Source - Alliance News

Inspecs Group PLC on Thursday said Chair Ian MacLaurin will retire his role on December 1 as the Bath, England-based eyewear company expects revenue to weaken amid deteriorating German and French economies.

Inspecs shares plummeted 53% to 54.00 pence each in London on Thursday afternoon.

Chief Executive Officer & Founder Robin Totterman will become executive chair on December 1. Outgoing Chair MacLaurin has been chair since 2017 and was chair of Tesco PLC from 1985 to 1997 and Vodafone Group PLC chair from 1999 to 2006.

The firm expects revenue to have grown 2.8% in the nine months to September 30 to $190.2 million, from $185.0 million a year prior.

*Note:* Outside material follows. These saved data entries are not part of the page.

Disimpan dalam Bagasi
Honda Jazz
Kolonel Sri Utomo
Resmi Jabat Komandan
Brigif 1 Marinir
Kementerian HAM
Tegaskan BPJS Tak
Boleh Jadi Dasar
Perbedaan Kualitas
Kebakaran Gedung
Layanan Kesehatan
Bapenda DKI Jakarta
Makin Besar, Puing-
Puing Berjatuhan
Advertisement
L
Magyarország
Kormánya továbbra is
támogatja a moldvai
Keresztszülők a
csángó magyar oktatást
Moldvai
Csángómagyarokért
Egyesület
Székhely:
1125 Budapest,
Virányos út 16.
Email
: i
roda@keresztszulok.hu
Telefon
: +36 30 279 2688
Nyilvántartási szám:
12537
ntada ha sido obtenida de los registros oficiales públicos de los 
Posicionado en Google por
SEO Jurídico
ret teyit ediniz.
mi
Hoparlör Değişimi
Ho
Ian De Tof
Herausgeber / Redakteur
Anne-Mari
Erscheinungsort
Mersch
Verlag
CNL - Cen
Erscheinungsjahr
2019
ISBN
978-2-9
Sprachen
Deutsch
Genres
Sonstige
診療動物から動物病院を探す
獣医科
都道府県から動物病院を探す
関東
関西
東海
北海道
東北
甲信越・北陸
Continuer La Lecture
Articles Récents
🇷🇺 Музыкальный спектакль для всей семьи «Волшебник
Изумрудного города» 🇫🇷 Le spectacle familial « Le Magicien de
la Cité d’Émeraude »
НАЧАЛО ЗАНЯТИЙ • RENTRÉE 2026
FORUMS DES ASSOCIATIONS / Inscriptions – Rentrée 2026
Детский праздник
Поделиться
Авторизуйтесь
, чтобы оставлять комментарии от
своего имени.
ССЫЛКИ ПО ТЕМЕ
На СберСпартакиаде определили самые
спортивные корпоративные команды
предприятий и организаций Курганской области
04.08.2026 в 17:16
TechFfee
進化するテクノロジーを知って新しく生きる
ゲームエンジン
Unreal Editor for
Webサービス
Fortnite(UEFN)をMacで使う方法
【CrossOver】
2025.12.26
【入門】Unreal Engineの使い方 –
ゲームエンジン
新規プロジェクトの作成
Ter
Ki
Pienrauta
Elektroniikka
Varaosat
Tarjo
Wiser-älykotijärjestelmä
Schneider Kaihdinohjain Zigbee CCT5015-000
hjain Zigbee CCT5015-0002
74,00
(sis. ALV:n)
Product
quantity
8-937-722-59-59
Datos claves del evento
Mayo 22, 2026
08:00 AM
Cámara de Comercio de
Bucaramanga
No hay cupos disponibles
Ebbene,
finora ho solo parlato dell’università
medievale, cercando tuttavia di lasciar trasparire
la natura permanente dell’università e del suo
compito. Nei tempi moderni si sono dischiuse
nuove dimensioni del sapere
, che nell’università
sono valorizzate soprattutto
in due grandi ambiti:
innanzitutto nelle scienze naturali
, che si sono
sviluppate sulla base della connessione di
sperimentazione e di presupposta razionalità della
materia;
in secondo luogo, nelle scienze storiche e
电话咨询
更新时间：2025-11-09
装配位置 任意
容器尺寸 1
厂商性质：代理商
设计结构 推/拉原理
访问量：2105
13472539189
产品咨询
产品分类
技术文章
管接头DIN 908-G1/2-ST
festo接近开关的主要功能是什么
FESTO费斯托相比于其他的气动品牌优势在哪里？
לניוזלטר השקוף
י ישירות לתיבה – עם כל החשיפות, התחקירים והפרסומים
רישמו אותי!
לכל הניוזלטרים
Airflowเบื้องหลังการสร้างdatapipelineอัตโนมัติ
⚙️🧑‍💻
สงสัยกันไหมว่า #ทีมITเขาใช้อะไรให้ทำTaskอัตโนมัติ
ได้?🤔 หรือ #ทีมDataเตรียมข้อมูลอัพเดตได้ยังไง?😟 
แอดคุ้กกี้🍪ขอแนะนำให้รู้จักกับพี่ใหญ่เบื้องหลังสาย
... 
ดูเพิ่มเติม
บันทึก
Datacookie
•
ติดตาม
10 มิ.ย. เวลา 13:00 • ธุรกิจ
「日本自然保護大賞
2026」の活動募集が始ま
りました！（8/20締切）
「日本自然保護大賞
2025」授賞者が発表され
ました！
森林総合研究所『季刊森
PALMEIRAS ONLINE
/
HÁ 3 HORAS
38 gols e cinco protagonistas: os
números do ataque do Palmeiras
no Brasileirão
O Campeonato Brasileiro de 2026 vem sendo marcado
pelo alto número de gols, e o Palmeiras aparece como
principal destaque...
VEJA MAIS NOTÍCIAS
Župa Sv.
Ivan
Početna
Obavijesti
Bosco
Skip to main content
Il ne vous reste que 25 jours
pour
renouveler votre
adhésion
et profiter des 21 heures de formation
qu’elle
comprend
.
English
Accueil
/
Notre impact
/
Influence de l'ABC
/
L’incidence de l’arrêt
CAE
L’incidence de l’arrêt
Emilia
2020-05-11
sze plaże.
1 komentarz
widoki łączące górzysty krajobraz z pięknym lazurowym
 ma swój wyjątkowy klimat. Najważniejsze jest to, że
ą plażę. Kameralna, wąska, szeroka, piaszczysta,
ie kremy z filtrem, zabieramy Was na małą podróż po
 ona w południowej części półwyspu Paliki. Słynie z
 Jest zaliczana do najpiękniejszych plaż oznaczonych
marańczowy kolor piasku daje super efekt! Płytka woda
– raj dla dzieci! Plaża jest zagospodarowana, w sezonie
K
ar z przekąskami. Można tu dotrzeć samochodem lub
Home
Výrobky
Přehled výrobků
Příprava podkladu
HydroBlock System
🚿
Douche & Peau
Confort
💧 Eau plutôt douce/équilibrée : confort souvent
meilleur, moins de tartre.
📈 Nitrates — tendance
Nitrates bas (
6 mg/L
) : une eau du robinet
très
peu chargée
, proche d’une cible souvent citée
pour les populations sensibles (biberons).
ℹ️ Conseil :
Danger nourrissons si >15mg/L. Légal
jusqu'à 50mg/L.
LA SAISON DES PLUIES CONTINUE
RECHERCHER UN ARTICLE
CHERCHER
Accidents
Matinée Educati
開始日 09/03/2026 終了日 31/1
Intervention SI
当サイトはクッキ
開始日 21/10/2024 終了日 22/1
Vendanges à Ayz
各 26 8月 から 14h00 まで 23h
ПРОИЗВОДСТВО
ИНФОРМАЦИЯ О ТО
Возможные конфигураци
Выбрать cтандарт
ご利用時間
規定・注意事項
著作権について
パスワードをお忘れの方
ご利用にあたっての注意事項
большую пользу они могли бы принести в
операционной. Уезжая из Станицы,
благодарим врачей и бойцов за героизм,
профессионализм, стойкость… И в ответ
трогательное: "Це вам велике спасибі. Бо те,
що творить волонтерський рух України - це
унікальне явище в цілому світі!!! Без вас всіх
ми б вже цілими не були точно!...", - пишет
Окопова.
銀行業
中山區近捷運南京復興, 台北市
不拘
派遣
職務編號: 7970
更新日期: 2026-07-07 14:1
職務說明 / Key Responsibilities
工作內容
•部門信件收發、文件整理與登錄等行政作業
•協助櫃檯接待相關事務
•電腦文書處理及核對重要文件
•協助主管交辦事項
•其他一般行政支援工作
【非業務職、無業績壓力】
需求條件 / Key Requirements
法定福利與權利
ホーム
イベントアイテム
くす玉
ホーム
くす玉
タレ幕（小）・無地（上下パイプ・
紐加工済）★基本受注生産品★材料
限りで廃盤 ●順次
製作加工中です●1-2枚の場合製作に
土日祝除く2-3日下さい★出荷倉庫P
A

On constant currency, growth would have been 9.8% to $203.0 million.

Excluding its £6.2 million acquisition of Ego Eyewear Ltd in December 2021, revenue would be 3.0% lower at £179.4 million or 3.7% higher on constant currency at £191.8 million.

However, its outlook for the period from October is pessimistic: ‘In Europe, in particular Germany, both the macro-economic climate and consumer confidence have deteriorated sharply since September 2022. German consumer confidence is now at a 25-year low and this is reflected in the order intake that is significantly down on the previous year. The group’s expectation is that the German and French markets will remain weak into the first half of 2023.’